● RECORDS TO PROCESS:
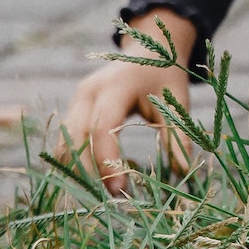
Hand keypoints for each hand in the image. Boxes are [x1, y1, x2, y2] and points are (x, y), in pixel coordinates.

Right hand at [58, 10, 197, 194]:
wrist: (149, 48)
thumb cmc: (166, 76)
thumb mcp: (176, 102)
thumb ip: (177, 136)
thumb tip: (182, 172)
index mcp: (116, 86)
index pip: (102, 129)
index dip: (106, 161)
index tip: (119, 190)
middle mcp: (89, 91)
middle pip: (76, 138)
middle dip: (87, 172)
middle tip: (107, 200)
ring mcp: (77, 98)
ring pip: (65, 142)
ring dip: (78, 169)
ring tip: (101, 191)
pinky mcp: (74, 107)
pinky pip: (67, 139)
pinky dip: (76, 160)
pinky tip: (96, 176)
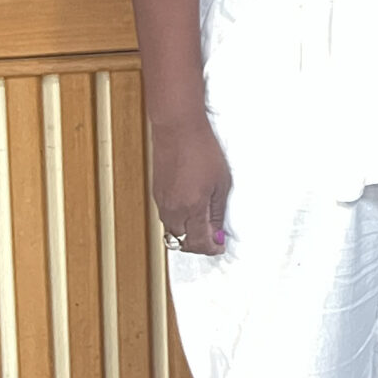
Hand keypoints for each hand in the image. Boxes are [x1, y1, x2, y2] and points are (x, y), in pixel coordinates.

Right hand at [152, 118, 231, 255]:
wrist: (178, 128)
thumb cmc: (202, 149)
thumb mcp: (221, 182)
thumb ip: (218, 211)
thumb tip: (218, 232)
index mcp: (191, 208)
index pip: (199, 242)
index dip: (211, 248)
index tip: (220, 246)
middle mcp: (172, 209)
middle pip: (183, 243)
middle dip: (199, 245)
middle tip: (214, 239)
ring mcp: (161, 202)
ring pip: (172, 233)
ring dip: (187, 235)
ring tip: (204, 226)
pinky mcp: (156, 193)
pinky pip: (166, 219)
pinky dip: (178, 223)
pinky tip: (191, 213)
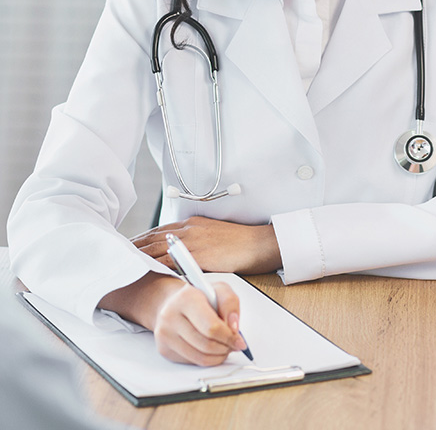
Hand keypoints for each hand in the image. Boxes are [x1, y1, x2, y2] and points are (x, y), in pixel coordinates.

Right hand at [99, 273, 247, 365]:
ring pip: (198, 356)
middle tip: (235, 345)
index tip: (240, 338)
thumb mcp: (215, 286)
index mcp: (185, 297)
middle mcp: (171, 317)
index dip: (229, 336)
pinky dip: (204, 359)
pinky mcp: (162, 347)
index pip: (211, 326)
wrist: (164, 296)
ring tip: (225, 348)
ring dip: (217, 356)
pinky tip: (210, 349)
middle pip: (206, 344)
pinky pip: (189, 361)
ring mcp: (164, 334)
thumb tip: (236, 327)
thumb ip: (230, 302)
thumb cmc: (194, 291)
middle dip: (226, 348)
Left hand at [131, 216, 282, 274]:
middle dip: (132, 248)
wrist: (258, 244)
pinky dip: (154, 267)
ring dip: (137, 258)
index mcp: (192, 224)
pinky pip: (170, 262)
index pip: (159, 231)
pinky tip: (142, 275)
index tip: (125, 247)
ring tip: (120, 266)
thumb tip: (182, 253)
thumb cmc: (240, 243)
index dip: (140, 239)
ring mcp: (192, 242)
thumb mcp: (214, 236)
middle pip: (152, 239)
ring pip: (157, 250)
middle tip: (113, 257)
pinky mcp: (198, 255)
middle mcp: (188, 230)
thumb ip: (196, 240)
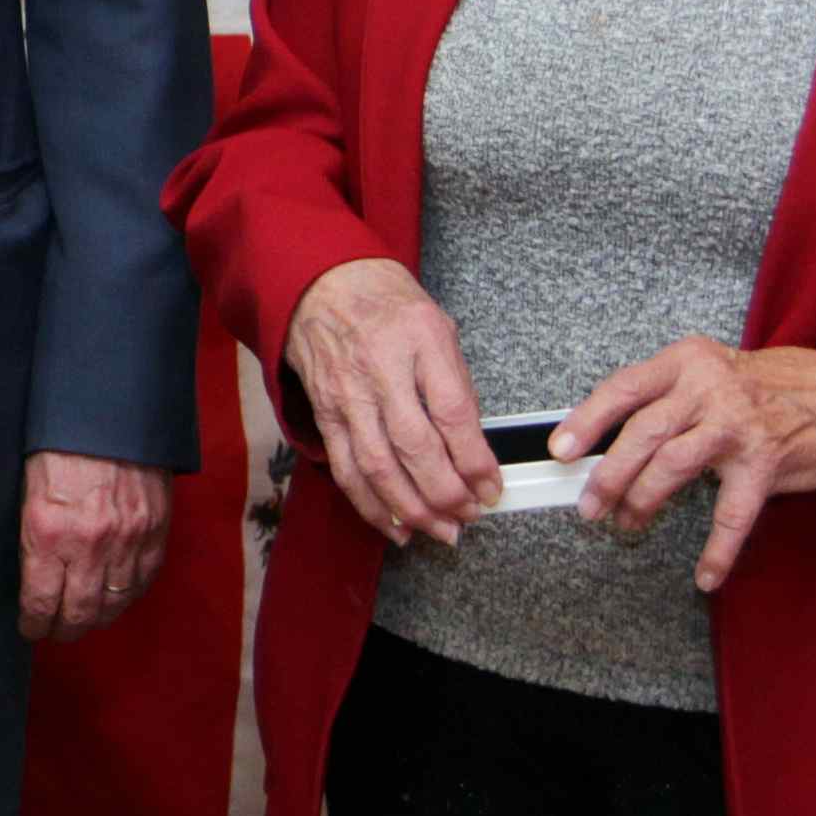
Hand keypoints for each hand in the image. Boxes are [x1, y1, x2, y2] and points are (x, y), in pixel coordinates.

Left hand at [19, 452, 168, 640]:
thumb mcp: (28, 491)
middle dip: (63, 630)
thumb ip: (33, 537)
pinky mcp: (155, 533)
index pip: (40, 601)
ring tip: (83, 622)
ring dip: (96, 619)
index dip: (33, 624)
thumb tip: (31, 578)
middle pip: (78, 613)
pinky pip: (142, 582)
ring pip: (114, 604)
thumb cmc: (59, 445)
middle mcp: (89, 543)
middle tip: (55, 633)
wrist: (111, 412)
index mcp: (48, 530)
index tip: (30, 629)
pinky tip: (114, 599)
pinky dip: (127, 597)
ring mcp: (127, 540)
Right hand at [287, 258, 502, 547]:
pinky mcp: (325, 415)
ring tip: (441, 531)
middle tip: (471, 516)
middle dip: (447, 493)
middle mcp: (381, 370)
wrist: (322, 285)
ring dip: (412, 508)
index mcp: (420, 340)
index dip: (475, 460)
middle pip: (414, 447)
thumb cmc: (388, 306)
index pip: (452, 413)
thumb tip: (474, 450)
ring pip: (377, 467)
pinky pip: (346, 469)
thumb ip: (456, 386)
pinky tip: (396, 526)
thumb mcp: (438, 328)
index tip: (493, 487)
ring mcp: (347, 395)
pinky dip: (371, 505)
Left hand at [555, 339, 815, 593]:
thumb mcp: (710, 374)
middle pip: (644, 432)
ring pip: (674, 466)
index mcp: (688, 360)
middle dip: (609, 474)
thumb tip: (607, 444)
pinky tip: (706, 575)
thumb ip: (666, 400)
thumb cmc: (767, 388)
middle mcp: (711, 387)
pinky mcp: (768, 461)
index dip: (588, 420)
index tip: (562, 450)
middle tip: (589, 505)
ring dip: (643, 501)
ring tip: (627, 524)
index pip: (624, 387)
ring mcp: (740, 424)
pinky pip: (734, 514)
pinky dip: (717, 550)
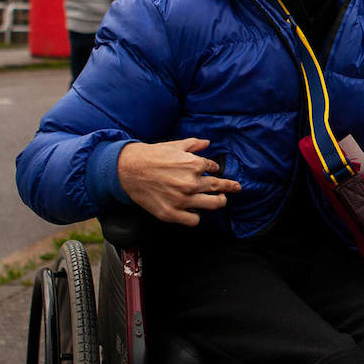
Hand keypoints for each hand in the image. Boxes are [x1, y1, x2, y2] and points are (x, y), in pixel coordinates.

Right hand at [116, 138, 240, 225]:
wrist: (129, 169)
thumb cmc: (152, 156)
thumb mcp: (175, 146)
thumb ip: (193, 144)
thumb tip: (207, 143)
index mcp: (194, 164)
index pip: (214, 169)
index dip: (215, 170)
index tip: (214, 172)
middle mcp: (192, 183)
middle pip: (219, 188)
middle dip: (230, 187)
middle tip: (235, 188)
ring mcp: (183, 200)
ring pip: (213, 205)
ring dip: (219, 202)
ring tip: (221, 201)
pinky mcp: (172, 213)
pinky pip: (194, 220)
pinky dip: (196, 216)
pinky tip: (195, 211)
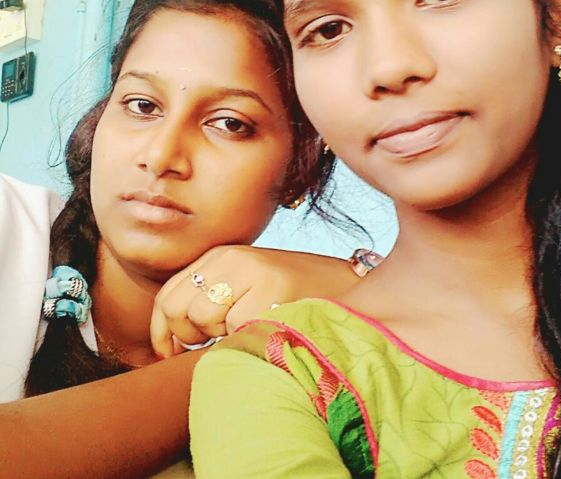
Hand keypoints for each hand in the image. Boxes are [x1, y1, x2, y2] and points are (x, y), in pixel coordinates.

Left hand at [150, 245, 358, 357]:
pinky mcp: (269, 293)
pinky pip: (234, 333)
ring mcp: (252, 273)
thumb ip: (211, 300)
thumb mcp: (246, 287)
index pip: (168, 296)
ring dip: (221, 338)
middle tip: (217, 342)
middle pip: (179, 310)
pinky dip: (247, 342)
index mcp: (222, 255)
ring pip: (202, 321)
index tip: (170, 355)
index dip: (162, 333)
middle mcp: (232, 258)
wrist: (347, 289)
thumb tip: (167, 341)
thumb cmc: (293, 296)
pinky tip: (269, 331)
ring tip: (250, 330)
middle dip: (190, 338)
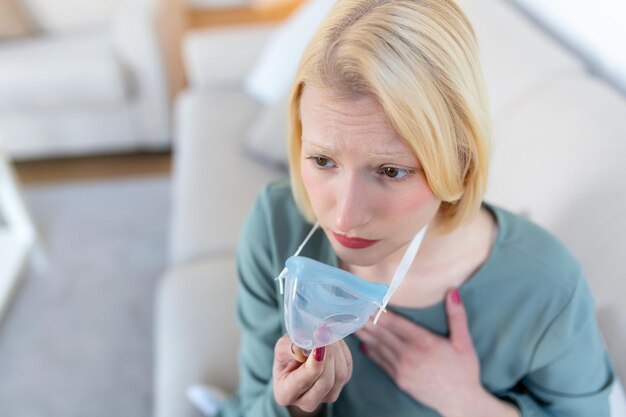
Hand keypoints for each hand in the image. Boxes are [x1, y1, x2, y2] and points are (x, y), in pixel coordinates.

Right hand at [273, 334, 352, 413]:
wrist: (298, 357)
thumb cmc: (287, 355)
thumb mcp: (282, 347)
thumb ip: (291, 347)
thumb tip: (309, 343)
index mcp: (285, 394)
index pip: (304, 381)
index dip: (314, 362)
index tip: (319, 343)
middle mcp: (306, 402)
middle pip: (325, 381)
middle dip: (328, 354)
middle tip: (325, 332)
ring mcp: (325, 398)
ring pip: (340, 376)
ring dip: (336, 351)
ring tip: (327, 333)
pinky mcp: (339, 388)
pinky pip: (347, 369)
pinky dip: (342, 352)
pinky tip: (332, 342)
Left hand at [355, 289, 484, 415]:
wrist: (461, 401)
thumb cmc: (464, 370)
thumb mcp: (464, 342)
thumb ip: (457, 316)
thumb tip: (452, 292)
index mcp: (424, 342)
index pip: (395, 322)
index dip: (379, 311)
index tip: (368, 301)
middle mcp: (410, 354)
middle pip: (382, 333)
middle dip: (367, 320)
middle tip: (354, 308)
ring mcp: (402, 368)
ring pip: (378, 346)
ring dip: (365, 333)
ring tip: (353, 321)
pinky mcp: (399, 379)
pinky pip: (381, 362)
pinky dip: (370, 351)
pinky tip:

● WHAT THE EXERCISE ASKS:
Above are the records; print them all exactly and keep the pictures out.

● OUTPUT OF THE EXERCISE:
Hand keypoints for each hand in the image. Boxes are [x1, y1, x2, y2] and points are (x, y), in pixel coordinates.

Right hand at [58, 10, 197, 194]:
wrist: (149, 48)
thumb cmc: (166, 76)
thumb mcp: (176, 102)
thumb ip: (177, 136)
thumb tip: (182, 172)
index mcp: (116, 86)
index pip: (102, 129)
index dip: (106, 161)
index tip: (119, 190)
middle mcp: (89, 91)
middle pip: (76, 138)
middle dip: (87, 172)
middle tip: (107, 200)
ring mcp: (77, 98)
ring pip: (65, 142)
ring dip: (78, 169)
ring tip: (101, 191)
pinky mcp: (74, 107)
pinky pip: (67, 139)
pinky dip: (76, 160)
pinky tip: (96, 176)
Hand keypoints for each hand in the image. Boxes are [x1, y1, x2, y2] and points are (x, y), in pixel coordinates.

Right hand at [152, 118, 231, 255]:
wrist: (178, 128)
thumb cmc: (202, 149)
thumb mcp: (221, 182)
thumb ip: (218, 211)
thumb tip: (218, 232)
index mcp: (191, 208)
index pip: (199, 242)
index dip: (211, 248)
index tip: (220, 246)
middle mcp: (172, 209)
middle pip: (183, 243)
middle dip: (199, 245)
middle tip: (214, 239)
ring mcp: (161, 202)
ring pip: (172, 233)
ring dip: (187, 235)
ring tip: (204, 226)
pinky mcp: (156, 193)
pinky pip: (166, 219)
pinky dip: (178, 223)
pinky tip: (191, 213)
Hand keypoints for each hand in the image. Boxes are [x1, y1, x2, y2] and points are (x, y), in pixel coordinates.

Right hand at [99, 273, 247, 365]:
ring pip: (198, 356)
middle tip: (235, 345)
index tip: (240, 338)
thumb mcp: (215, 286)
index mcp: (185, 297)
middle mcp: (171, 317)
index dip: (229, 336)
pinky dip: (204, 359)
pinky mcp: (162, 347)
index pip: (211, 326)
wrist: (164, 296)
ring tip: (225, 348)
ring dip: (217, 356)
pinky tip: (210, 349)
middle pip: (206, 344)
pinky pip: (189, 361)
ring mcp: (164, 334)
thumb tip: (236, 327)
thumb ip: (230, 302)
thumb cmc: (194, 291)
middle dip: (226, 348)
Left hand at [131, 216, 282, 274]:
middle dip: (132, 248)
wrist: (258, 244)
pinky dip: (154, 267)
ring dip: (137, 258)
index mcp: (192, 224)
pinky pip: (170, 262)
index pip: (159, 231)
pinky tip: (142, 275)
index tip: (125, 247)
ring tip: (120, 266)
thumb tip: (182, 253)
thumb cmc: (240, 243)
index dip: (140, 239)
ring mcp: (192, 242)
thumb mcp: (214, 236)
middle pip: (152, 239)
ring pip: (157, 250)
middle tip: (113, 257)
pinky mcp: (198, 255)
middle mcp: (188, 230)
thumb ip: (196, 240)
Hand keypoints for each hand in the image. Boxes are [x1, y1, x2, y2] and points are (x, y), in pixel coordinates.

Left hand at [19, 452, 168, 640]:
thumb mcp: (28, 491)
middle dip: (63, 630)
thumb ip: (33, 537)
pinky mcp: (155, 533)
index pip: (40, 601)
ring tip: (83, 622)
ring dip: (96, 619)
index dip: (33, 624)
thumb tip: (31, 578)
middle pip: (78, 613)
pinky pip: (142, 582)
ring pip: (114, 604)
thumb cmc: (59, 445)
middle mcp: (89, 543)
middle tip: (55, 633)
wrist: (111, 412)
index mcp: (48, 530)
index tip: (30, 629)
pinky tip: (114, 599)
pinky dip: (127, 597)
ring mcp: (127, 540)
Right hand at [287, 258, 502, 547]:
pinky mcp: (325, 415)
ring tip: (441, 531)
middle tip: (471, 516)
middle dip: (447, 493)
middle mcp: (381, 370)
wrist: (322, 285)
ring dip: (412, 508)
index mcp: (420, 340)
index dip: (475, 460)
middle pip: (414, 447)
thumb cmc: (388, 306)
index pip: (452, 413)
thumb tip: (474, 450)
ring pip: (377, 467)
pinky pip: (346, 469)
thumb ip: (456, 386)
pinky tip: (396, 526)
thumb mcp: (438, 328)
index tip: (493, 487)
ring mcp: (347, 395)
pinky dip: (371, 505)
Left hand at [555, 339, 815, 593]:
thumb mcp: (710, 374)
middle pip: (644, 432)
ring pip: (674, 466)
index mcp: (688, 360)
middle dip: (609, 474)
thumb tip: (607, 444)
pinky tip: (706, 575)
thumb ip: (666, 400)
thumb cmc: (767, 388)
middle mcp: (711, 387)
pinky mcp: (768, 461)
index dip: (588, 420)
index tip: (562, 450)
middle tip: (589, 505)
ring dip: (643, 501)
ring tip: (627, 524)
index pip: (624, 387)
ring mcp: (740, 424)
pinky pip: (734, 514)
pinky dip: (717, 550)
Hand keypoints for each hand in the image. Boxes are [x1, y1, x2, y2] and points are (x, y), in pixel coordinates.

Right hand at [116, 138, 240, 225]:
wrist: (129, 169)
thumb cmc: (152, 156)
thumb mcp: (175, 146)
thumb ip: (193, 144)
thumb tip: (207, 143)
index mcp: (194, 164)
index pip: (214, 169)
index dip: (215, 170)
index tip: (214, 172)
middle mcp: (192, 183)
middle pip: (219, 188)
middle dip: (230, 187)
middle tip: (235, 188)
ring mcp: (183, 200)
ring pip: (213, 205)
ring dip: (219, 202)
ring tip: (221, 201)
pinky mcp: (172, 213)
pinky pip: (194, 220)
pinky dip: (196, 216)
pinky tip: (195, 211)
Hand keypoints for each hand in the image. Boxes are [x1, y1, x2, y2] and points are (x, y), in pixel coordinates.

Left hand at [150, 245, 358, 357]:
pinky mcp: (269, 293)
pinky pip: (234, 333)
ring mcp: (252, 273)
thumb ip: (211, 300)
thumb mcp: (246, 287)
index pip: (168, 296)
ring dip: (221, 338)
middle tip: (217, 342)
middle pip: (179, 310)
pinky dip: (247, 342)
index mcp: (222, 255)
ring pip: (202, 321)
index tip: (170, 355)
index dip: (162, 333)
middle mcp: (232, 258)
wrist: (347, 289)
thumb tip: (167, 341)
thumb cmc: (293, 296)
pinky tip: (269, 331)
ring tip: (250, 330)
middle dip: (190, 338)
Hand keypoints for each hand in the image. Boxes are [x1, y1, x2, y2] and points are (x, y), in pixel coordinates.

Right hand at [273, 334, 352, 413]:
wrist: (298, 357)
thumb cmc: (287, 355)
thumb mcp: (282, 347)
thumb ip: (291, 347)
thumb tip: (309, 343)
index mcp: (285, 394)
index pip: (304, 381)
index dip: (314, 362)
index tip: (319, 343)
middle mcp: (306, 402)
middle pip: (325, 381)
middle dip: (328, 354)
middle tip: (325, 332)
ring mcp: (325, 398)
ring pip: (340, 376)
ring dip: (336, 351)
ring tip: (327, 333)
pinky mcp: (339, 388)
pinky pip: (347, 369)
pinky dip: (342, 352)
pinky tip: (332, 342)
Left hand at [355, 289, 484, 415]:
wrist: (461, 401)
thumb cmc: (464, 370)
thumb mcp: (464, 342)
thumb ip: (457, 316)
thumb tip: (452, 292)
index mcp: (424, 342)
index pip: (395, 322)
index dip: (379, 311)
index tip: (368, 301)
middle mcp: (410, 354)
middle pip: (382, 333)
middle dip: (367, 320)
middle tip: (354, 308)
ring mcp: (402, 368)
ring pip: (378, 346)
ring dip: (365, 333)
ring tip: (353, 321)
pinky mcp: (399, 379)
pinky pip: (381, 362)
pinky dip: (370, 351)
pinky tip:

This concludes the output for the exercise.